### [Directive]
Each line of the listing where "format" appears should be reported.
[Start of section]
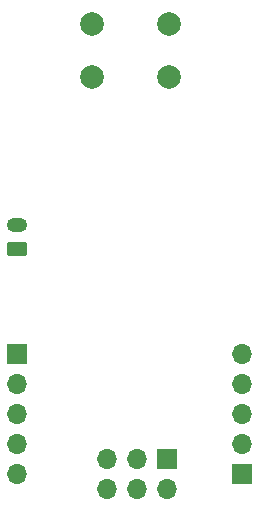
<source format=gbr>
G04 #@! TF.GenerationSoftware,KiCad,Pcbnew,5.1.5+dfsg1-2build2*
G04 #@! TF.CreationDate,2021-03-19T14:08:30-04:00*
G04 #@! TF.ProjectId,hawk,6861776b-2e6b-4696-9361-645f70636258,rev?*
G04 #@! TF.SameCoordinates,Original*
G04 #@! TF.FileFunction,Copper,L2,Bot*
G04 #@! TF.FilePolarity,Positive*
%FSLAX46Y46*%
G04 Gerber Fmt 4.6, Leading zero omitted, Abs format (unit mm)*
G04 Created by KiCad (PCBNEW 5.1.5+dfsg1-2build2) date 2021-03-19 14:08:30*
%MOMM*%
%LPD*%
G04 APERTURE LIST*
%ADD10R,1.700000X1.700000*%
%ADD11O,1.700000X1.700000*%
%ADD12C,0.100000*%
%ADD13O,1.750000X1.200000*%
%ADD14C,2.000000*%
G04 APERTURE END LIST*
D10*
X125730000Y-105410000D03*
D11*
X125730000Y-107950000D03*
X125730000Y-110490000D03*
X125730000Y-113030000D03*
X125730000Y-115570000D03*
X144780000Y-105410000D03*
X144780000Y-107950000D03*
X144780000Y-110490000D03*
X144780000Y-113030000D03*
D10*
X144780000Y-115570000D03*
X138430000Y-114300000D03*
D11*
X138430000Y-116840000D03*
X135890000Y-114300000D03*
X135890000Y-116840000D03*
X133350000Y-114300000D03*
X133350000Y-116840000D03*
G04 #@! TA.AperFunction,ComponentPad*
D12*
G36*
X126379505Y-95921204D02*
G01*
X126403773Y-95924804D01*
X126427572Y-95930765D01*
X126450671Y-95939030D01*
X126472850Y-95949520D01*
X126493893Y-95962132D01*
X126513599Y-95976747D01*
X126531777Y-95993223D01*
X126548253Y-96011401D01*
X126562868Y-96031107D01*
X126575480Y-96052150D01*
X126585970Y-96074329D01*
X126594235Y-96097428D01*
X126600196Y-96121227D01*
X126603796Y-96145495D01*
X126605000Y-96169999D01*
X126605000Y-96870001D01*
X126603796Y-96894505D01*
X126600196Y-96918773D01*
X126594235Y-96942572D01*
X126585970Y-96965671D01*
X126575480Y-96987850D01*
X126562868Y-97008893D01*
X126548253Y-97028599D01*
X126531777Y-97046777D01*
X126513599Y-97063253D01*
X126493893Y-97077868D01*
X126472850Y-97090480D01*
X126450671Y-97100970D01*
X126427572Y-97109235D01*
X126403773Y-97115196D01*
X126379505Y-97118796D01*
X126355001Y-97120000D01*
X125104999Y-97120000D01*
X125080495Y-97118796D01*
X125056227Y-97115196D01*
X125032428Y-97109235D01*
X125009329Y-97100970D01*
X124987150Y-97090480D01*
X124966107Y-97077868D01*
X124946401Y-97063253D01*
X124928223Y-97046777D01*
X124911747Y-97028599D01*
X124897132Y-97008893D01*
X124884520Y-96987850D01*
X124874030Y-96965671D01*
X124865765Y-96942572D01*
X124859804Y-96918773D01*
X124856204Y-96894505D01*
X124855000Y-96870001D01*
X124855000Y-96169999D01*
X124856204Y-96145495D01*
X124859804Y-96121227D01*
X124865765Y-96097428D01*
X124874030Y-96074329D01*
X124884520Y-96052150D01*
X124897132Y-96031107D01*
X124911747Y-96011401D01*
X124928223Y-95993223D01*
X124946401Y-95976747D01*
X124966107Y-95962132D01*
X124987150Y-95949520D01*
X125009329Y-95939030D01*
X125032428Y-95930765D01*
X125056227Y-95924804D01*
X125080495Y-95921204D01*
X125104999Y-95920000D01*
X126355001Y-95920000D01*
X126379505Y-95921204D01*
G37*
G04 #@! TD.AperFunction*
D13*
X125730000Y-94520000D03*
D14*
X132080000Y-81970000D03*
X132080000Y-77470000D03*
X138580000Y-81970000D03*
X138580000Y-77470000D03*
M02*

</source>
[End of section]
### [Solution]
<source format=gbr>
G04 Gerber Fmt 4.6, Leading zero omitted, Abs format (unit mm)*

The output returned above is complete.